* start Article *
Fearlessly Uncertain

THE RAPID SPREAD OF
digital technology has disrupted, and in some cases, destroyed, the business model in many sectors of the economy. Media, music, publishing, retail, travel,
finance, banking, health care: it's practically impossible to think of an industry where technology hasn't changed the game. Profit margins are being squeezed. Competition has grown and gone global. Revenue streams are drying up and many companies, even long-standing, storied institutions, have been caught off guard. Just keeping internal systems current is a challenge. Even companies who saw change coming are scrambling to adapt, and that's no easy feat when there's no clear way forward. No one knows what strategies will fly or fail when change is the only constant. In this environment, who isn't leading from a cliff?
* end Article *
**Written exercise A**
Condense the paragraph of the article on digital disruption that opens with "The rapid spread of digital technology" into a shorter version that keeps its main facts.
**Written exercise B**
List every sector of the economy that the article on digital disruption names as affected by technology.
**Written exercise C**
Write the next paragraph of the article on digital disruption, picking up after its closing question.
The listing that comes next was taken from a separate source.
* start Rows *
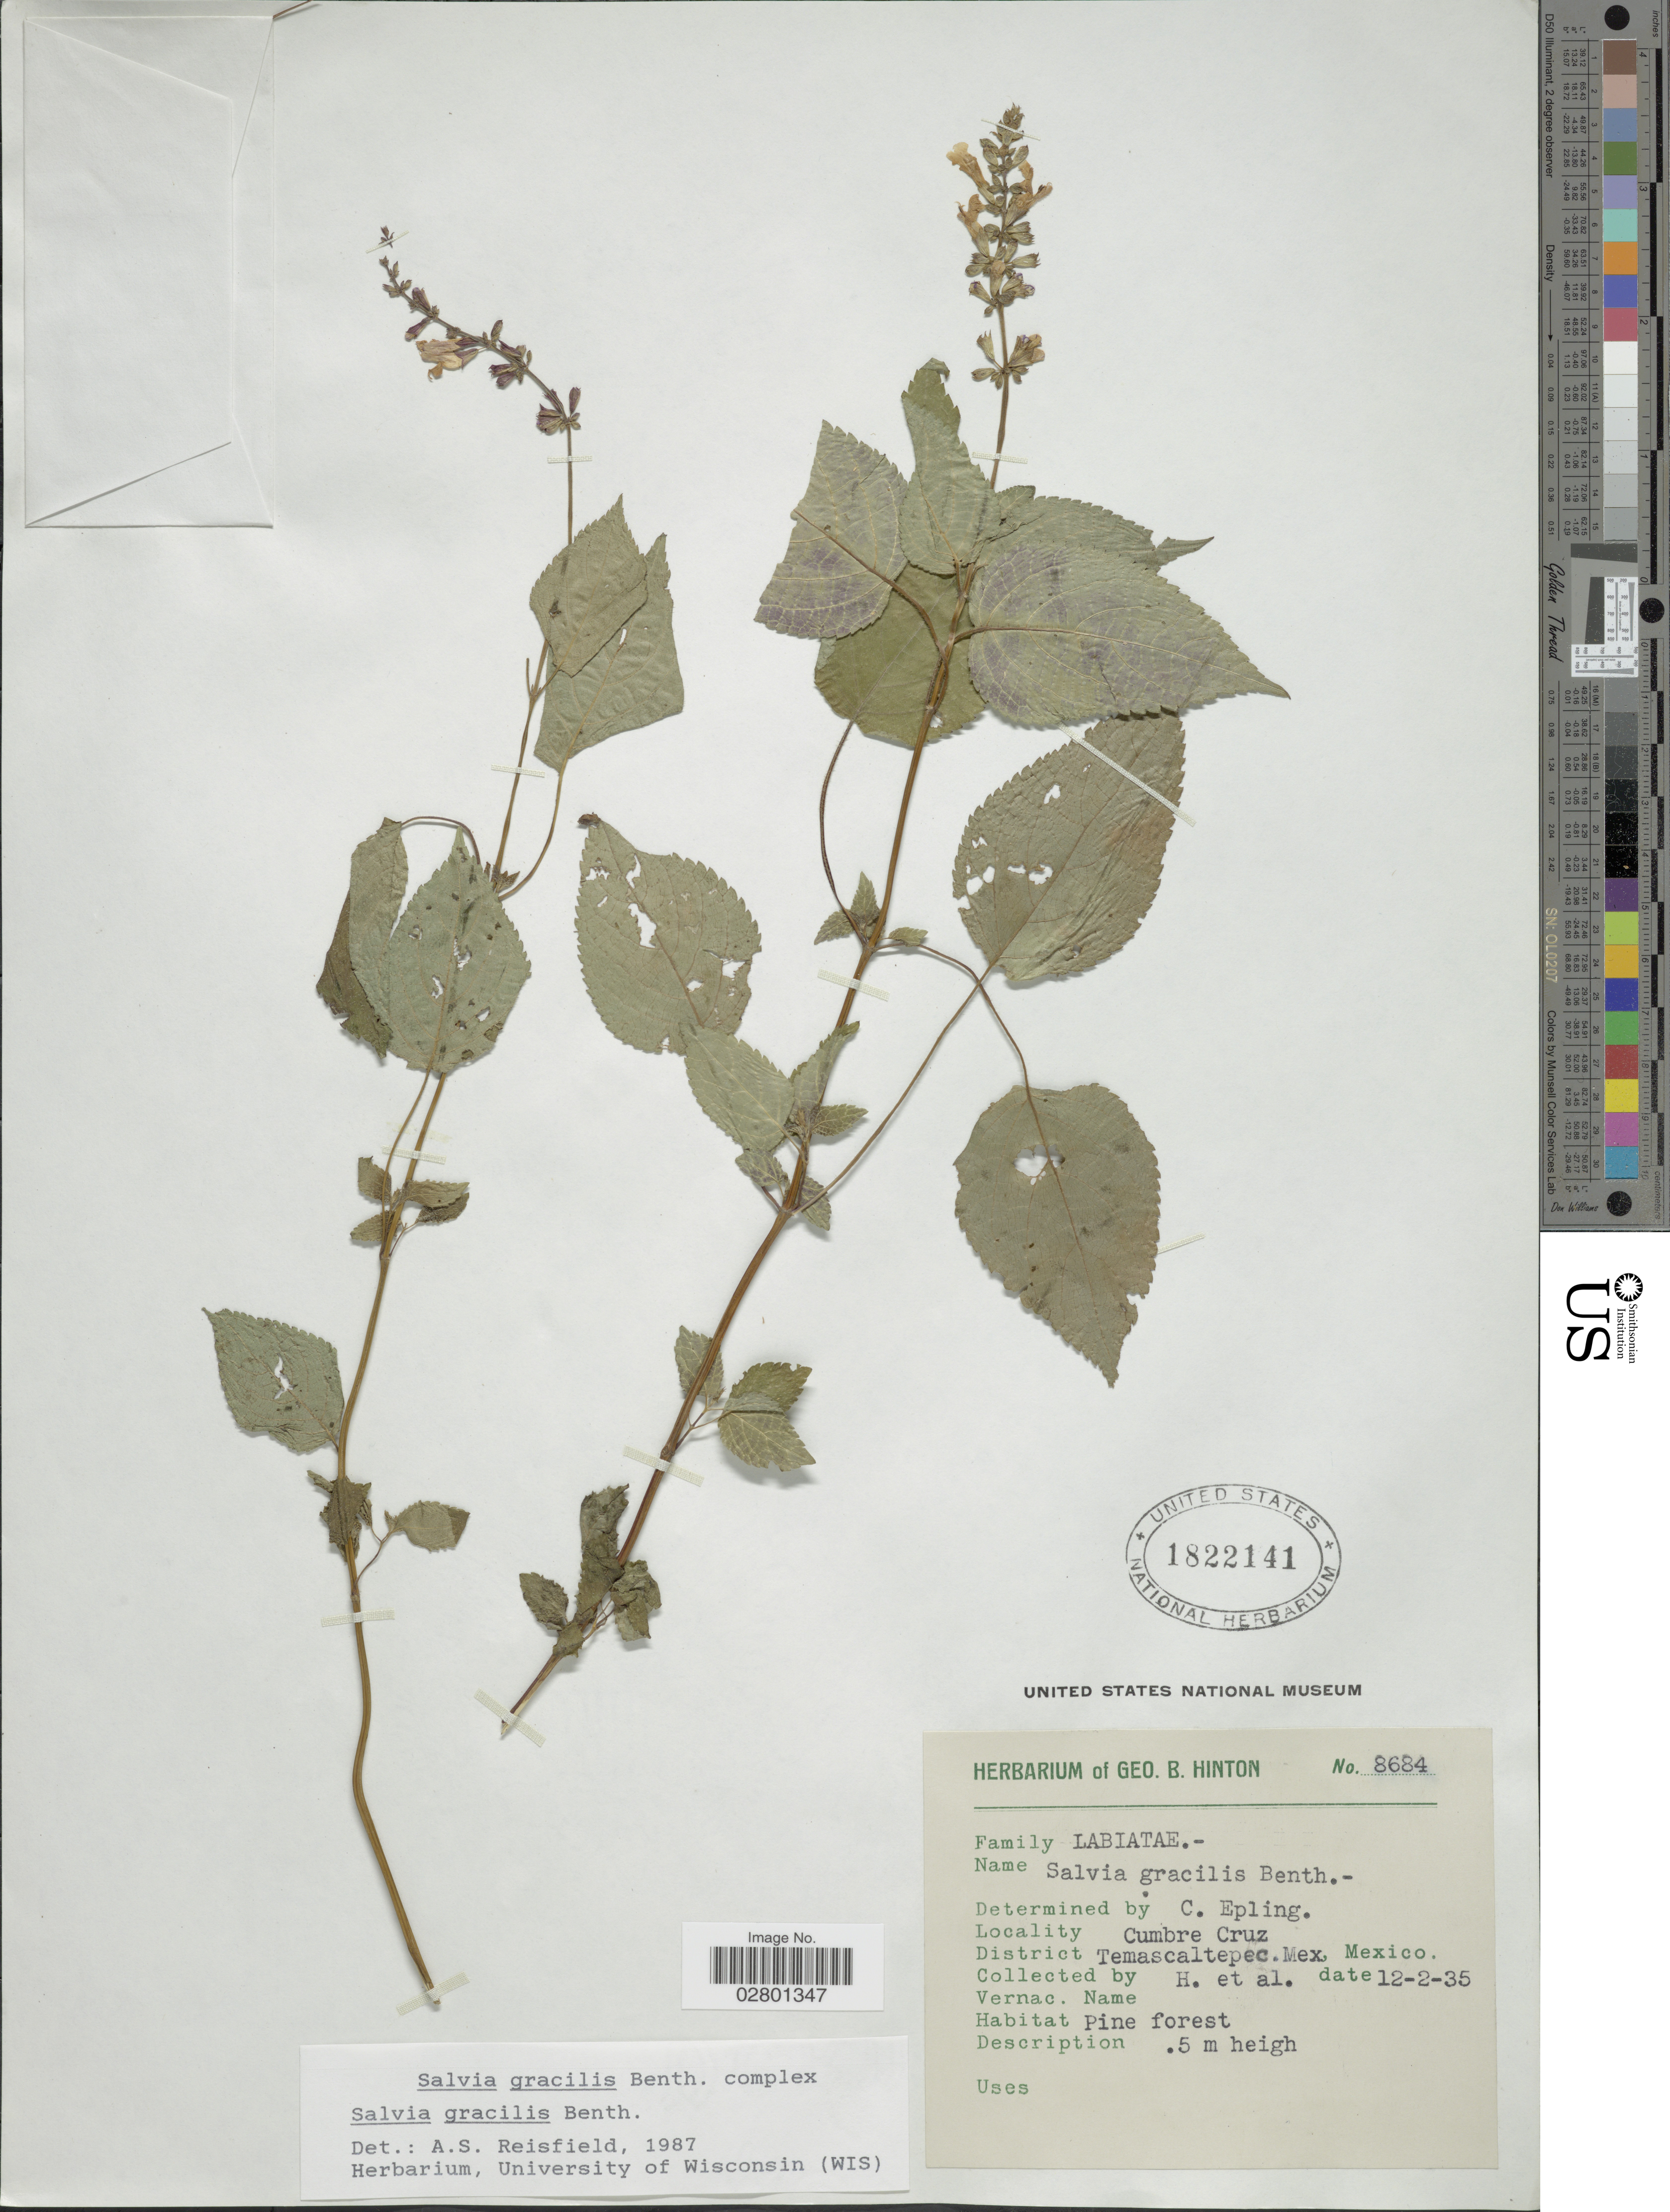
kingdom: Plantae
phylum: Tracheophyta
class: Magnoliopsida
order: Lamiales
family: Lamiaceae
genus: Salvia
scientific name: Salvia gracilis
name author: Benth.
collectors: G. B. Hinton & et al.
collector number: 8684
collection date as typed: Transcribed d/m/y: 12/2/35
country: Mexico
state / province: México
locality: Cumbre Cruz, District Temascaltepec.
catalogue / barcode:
* end Rows *
**Exercise output A**
Digital technology's rapid spread has disrupted, and sometimes destroyed, business models across nearly every industry, from media and retail to finance and health care. Profit margins are shrinking, competition has grown and gone global, and revenue streams are drying up, catching even long-established institutions off guard. Keeping internal systems current is itself a challenge, and companies that saw change coming are still struggling to adapt with no clear way forward. When change is the only constant, no one knows which strategies will succeed, so nearly every leader is leading from a cliff.

**Exercise output B**
Media, music, publishing, retail, travel, finance, banking, health care

**Exercise output C**
The only way to find a solid footing today is to explore new paths, and once again this is where I believe women also have a certain advantage. Women tend to be fearless in the ways that matter most in today's climate of uncertainty. In a time when information and data rule the day, being fearless often means admitting what it is you don't know. It's risky to forge ahead, blind to the possibilities hidden in the wealth of data that swirls around us. In 2010, before the GPS became ubiquitous, Sheilas' Wheels, a British car insurance firm, actually investigated if there was any truth to the stereotype that men hate to ask for directions, and found that men in the UK drive an average of 276 extra miles per year because they'd rather be lost than have a stranger point the way. (A quarter of the men polled said they'd drive around for half an hour before asking. A stubborn 12 percent said they'd never ask.)

The corollary to this is that women are more comfortable asking (three-quarters of them, according to the study) because women are less likely to see asking for help as a show of weakness. If we need assistance to complete a task or get where
we're going, we ask for it. (Another study from Exeter found that women would be less likely to take a precarious, glass-cliff job if it lacked social resources such as employee support; for men the deal-breaker was a lack of financial resources.)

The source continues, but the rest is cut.